Zimbabwe’s ruling party on Wednesday formally expelled a former ally of President Robert Mugabe for launching a challenge to the veteran leader in next month’s elections, a Zanu-PF official said.

Veterans of the country’s liberation war have branded former finance minister Simba Makoni, a senior member of Zanu-PF, a traitor after he entered the race on Tuesday, in the first major challenge to Mugabe from within the ruling party in 20 years.

Makoni will run as an independent and, by standing against Mugabe, faced automatic expulsion under party rules.
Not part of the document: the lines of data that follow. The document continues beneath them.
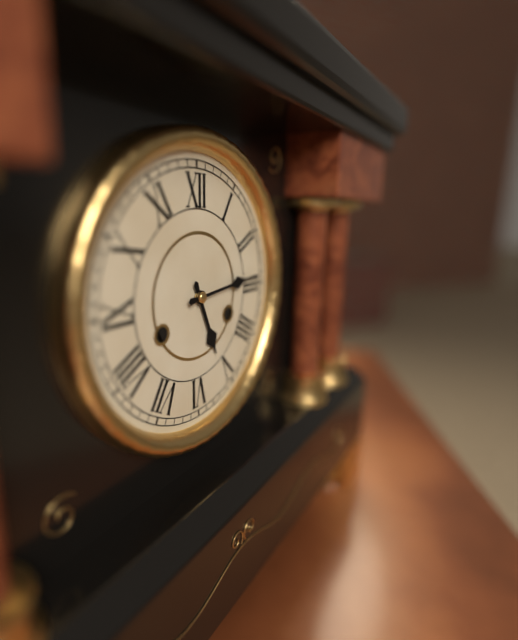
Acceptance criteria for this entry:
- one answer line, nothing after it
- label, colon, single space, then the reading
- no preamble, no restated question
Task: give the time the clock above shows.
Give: 5:14
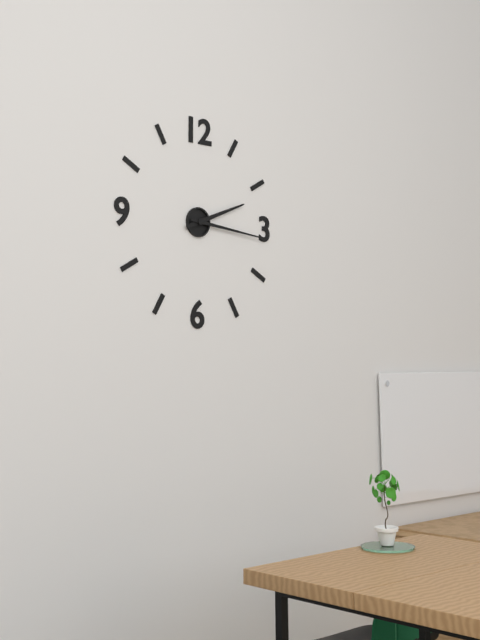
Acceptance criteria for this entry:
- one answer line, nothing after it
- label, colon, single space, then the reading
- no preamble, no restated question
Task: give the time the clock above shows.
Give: 2:16
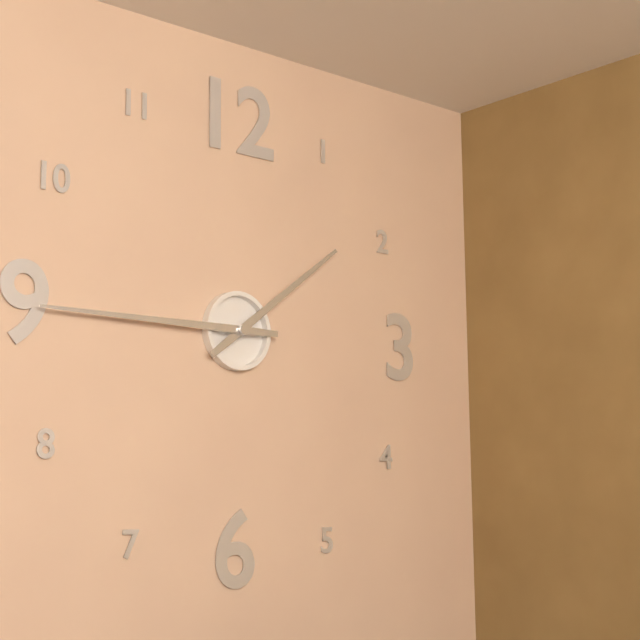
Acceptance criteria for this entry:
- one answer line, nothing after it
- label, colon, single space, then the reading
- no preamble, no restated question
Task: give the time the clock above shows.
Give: 1:45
“He has expelled himself from the party, he was not expelled by anyone but himself. That is the position according to the rules of the party. So yes, indeed, he is expelled from the party,” Zanu-PF’s secretary for legal affairs, Emmerson Mnangagwa, said.

Makoni had been expected to register for the poll on Friday but Zimbabwe authorities postponed the nomination date to February 15 after some politicians won a court order to delay the process.

On Wednesday, Zimbabwe’s government-controlled media branded Makoni a British- and American-sponsored puppet seeking to split Zanu-PF and oust Mugabe.

Joseph Chinotimba, deputy leader of the war veterans, was quoted as saying that Makoni was a political turncoat who would suffer a humiliating defeat in the March 29 general election.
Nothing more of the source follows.